### What is expected
The expected output is the full data, repeated exactly, without pictures.

*** Opening of Information supplied ***

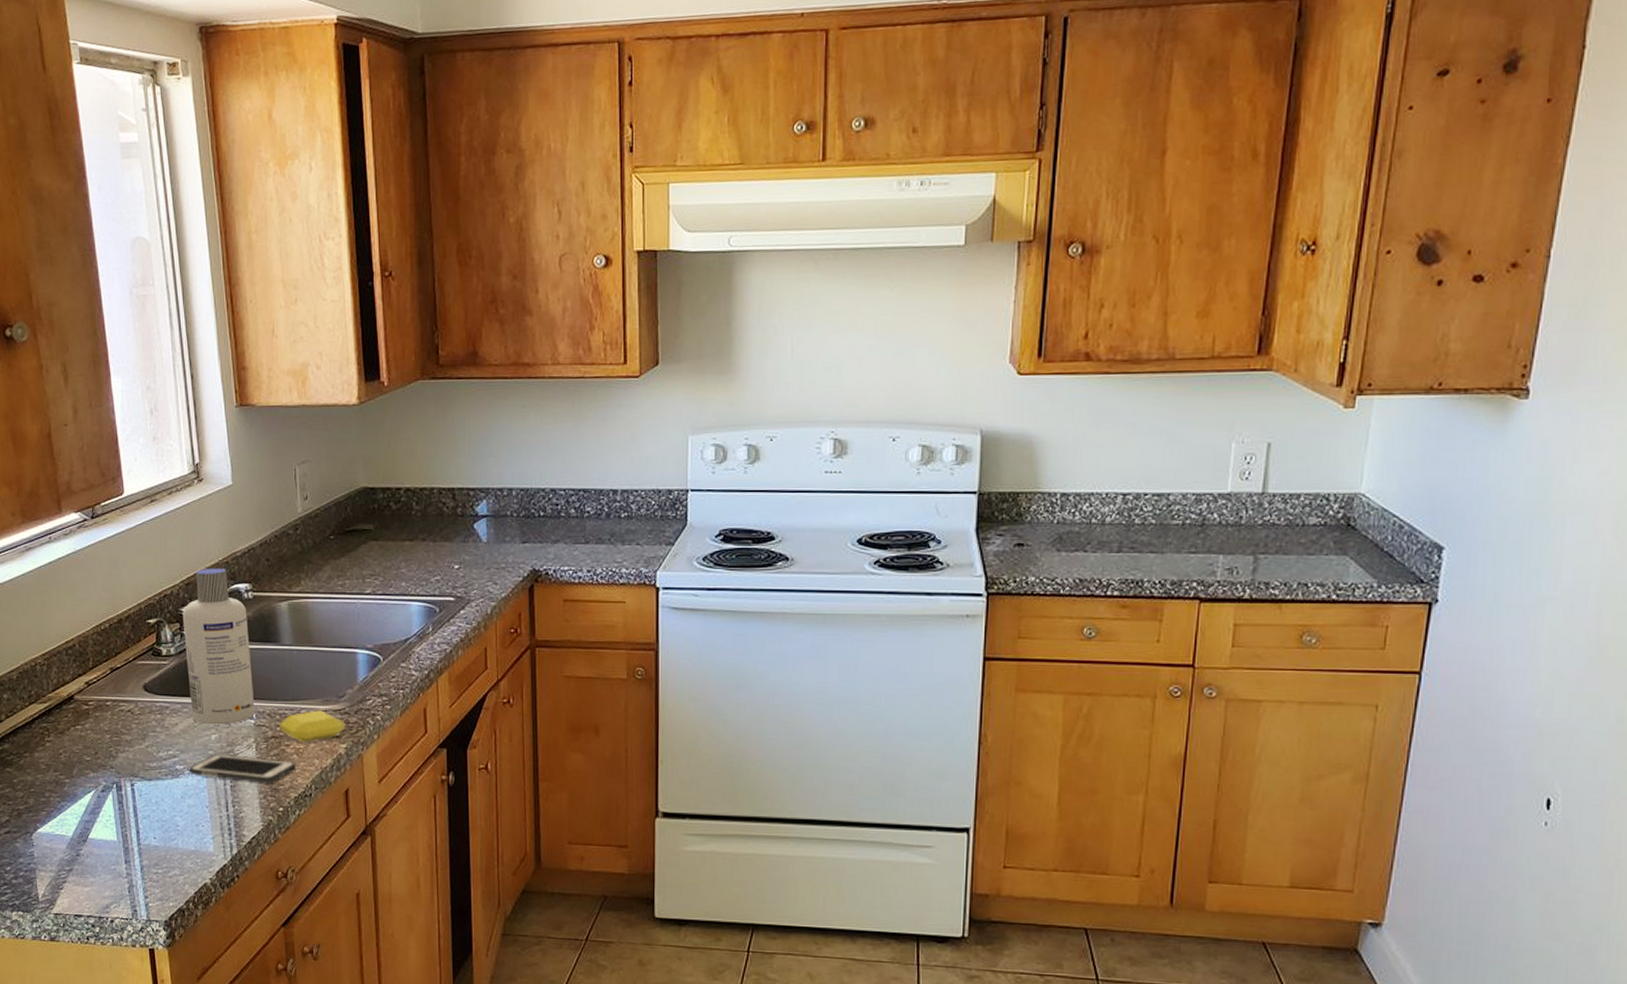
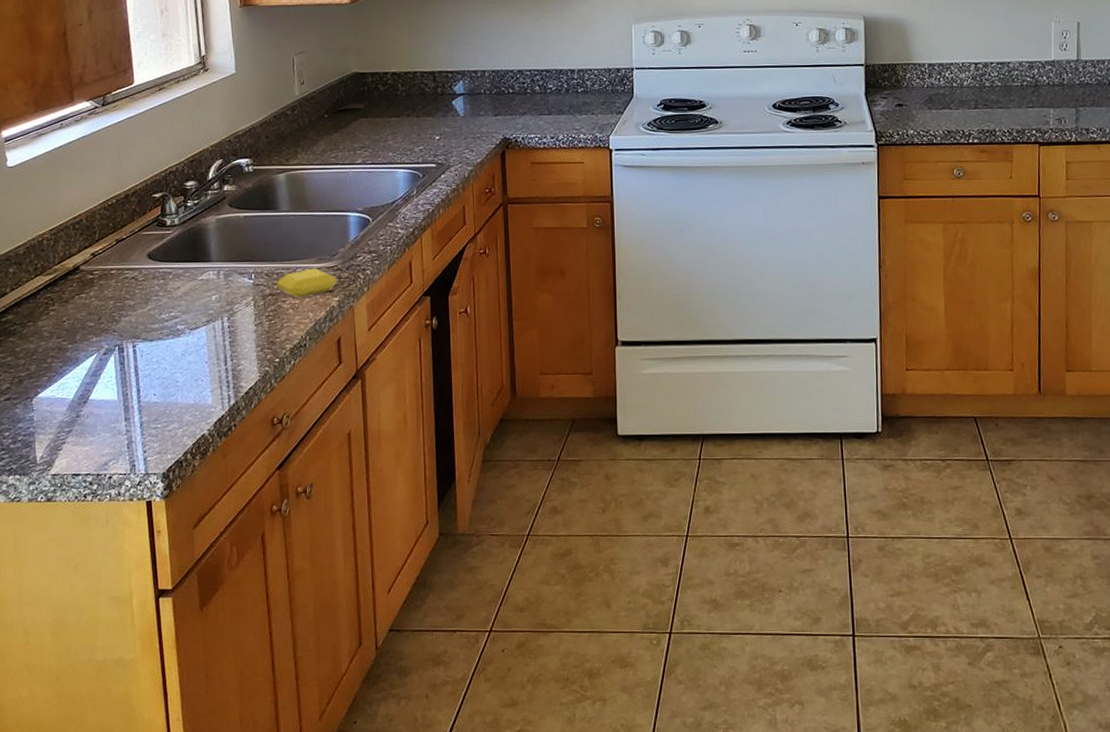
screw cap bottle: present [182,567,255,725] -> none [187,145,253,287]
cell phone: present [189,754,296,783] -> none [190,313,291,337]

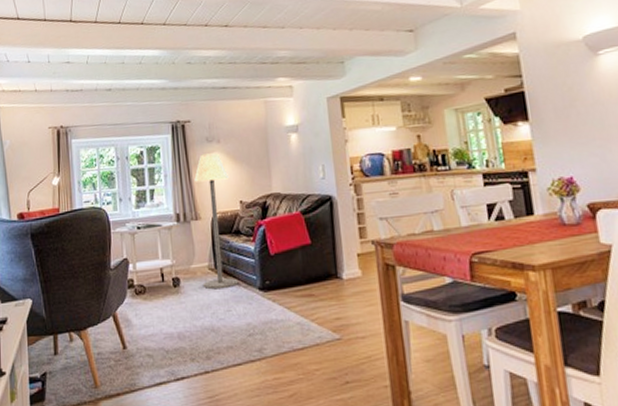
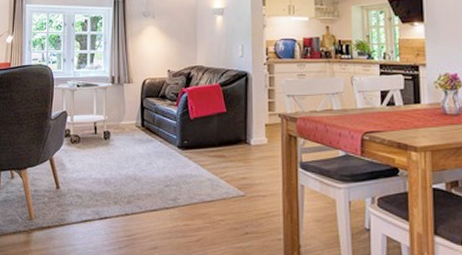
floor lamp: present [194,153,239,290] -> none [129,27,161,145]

*** Close of Information supplied ***

### Written reply
screw cap bottle: present [182,567,255,725] -> none [187,145,253,287]
cell phone: present [189,754,296,783] -> none [190,313,291,337]

floor lamp: present [194,153,239,290] -> none [129,27,161,145]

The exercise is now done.